• Text section:
*****

Skip to content

Prometheus

Prometheus is a widespread open-source software package for monitoring and alerting. It collects metrics from configured targets at given intervals to populate its internal timeseries database. PromQL queries can then be run against the timeseries data to display results. Rules allow to specify conditions for generating alarm events, which can be handled by the Alertmanager module to e.g notify and silence alarms.

Integration

Sipfront provides "exporter" API endpoints for Prometheus to scrape test results and metrics. This allows you to integrate specific Sipfront tests into your own Prometheus, display them in your existing dashboards and alert using your existing alerting mechanisms.

Concept

The Prometheus exporter represent HTTP API endpoints to monitor specific Sipfront tests, and also whole projects containing multiple tests.

*****

• Data extracts:
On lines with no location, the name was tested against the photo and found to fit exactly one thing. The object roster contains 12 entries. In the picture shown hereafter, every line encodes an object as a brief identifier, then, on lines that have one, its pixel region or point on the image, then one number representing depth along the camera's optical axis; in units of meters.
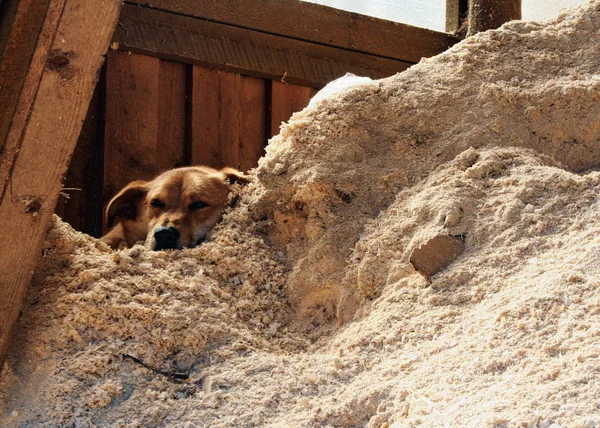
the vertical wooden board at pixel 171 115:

*****

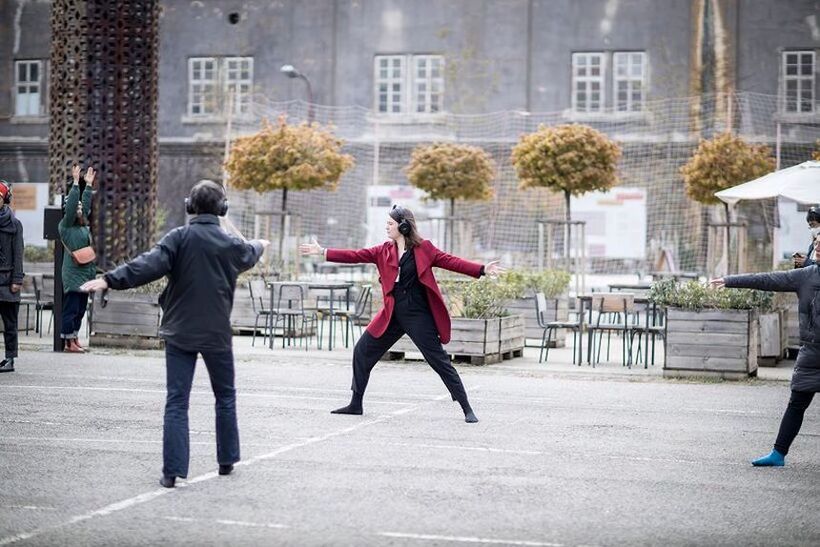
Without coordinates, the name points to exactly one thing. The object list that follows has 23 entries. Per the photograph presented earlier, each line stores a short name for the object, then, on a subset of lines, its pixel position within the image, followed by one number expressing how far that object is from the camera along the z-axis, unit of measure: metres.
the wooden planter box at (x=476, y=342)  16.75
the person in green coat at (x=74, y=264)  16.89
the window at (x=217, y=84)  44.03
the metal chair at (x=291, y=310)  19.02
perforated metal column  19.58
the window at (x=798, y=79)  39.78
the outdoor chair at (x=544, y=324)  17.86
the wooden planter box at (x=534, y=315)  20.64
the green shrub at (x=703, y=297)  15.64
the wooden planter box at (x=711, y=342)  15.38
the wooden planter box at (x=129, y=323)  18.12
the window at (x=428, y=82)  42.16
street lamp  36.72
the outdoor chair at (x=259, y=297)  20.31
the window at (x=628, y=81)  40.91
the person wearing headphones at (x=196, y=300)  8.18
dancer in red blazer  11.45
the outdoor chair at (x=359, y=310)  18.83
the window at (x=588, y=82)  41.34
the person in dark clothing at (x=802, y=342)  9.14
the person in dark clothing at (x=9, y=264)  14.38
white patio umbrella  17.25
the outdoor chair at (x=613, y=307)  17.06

*****

• Exercise directions: Proceed with the page on Sipfront's Prometheus integration, picking up right after its last sentence. The material shown after the Prometheus page is separate and unrelated to it.

• Task answer:
Test level endpoints

A test level endpoint allows you to scrape the measures and result status of the recurring runs of one particular test over time. There are three different types of endpoints:

  1. Gauges: scrape measure value/avg
    • https://app.sipfront.com/prometheus/tests/<testid>/gauges
  2. Summaries: scrape measure quantiles (median, p95, ...)
    • https://app.sipfront.com/prometheus/tests/<testid>/summaries
  3. Status: scrape result status (passed/failed)
    • https://app.sipfront.com/prometheus/tests/<testid>/status/hour
    • https://app.sipfront.com/prometheus/tests/<testid>/status/minute
    • https://app.sipfront.com/prometheus/tests/<testid>/status/day

Gauges

Gauges export endpoints allow you to capture all the measure values over time in Prometheus, and plot relevant graphs in your Graphana instance to view how certain metrics evolve during the time of day or the week. Similar to graphs in the Sipfront WebApp UI, you will be able to see edges and anomalies quickly, as they may happen after configuration or infrastucture changes in your systems.

A gauge provides the measure value together with the time of the most recent run of a particular test:

  • visqol Recorded Audio MOS (Visqol)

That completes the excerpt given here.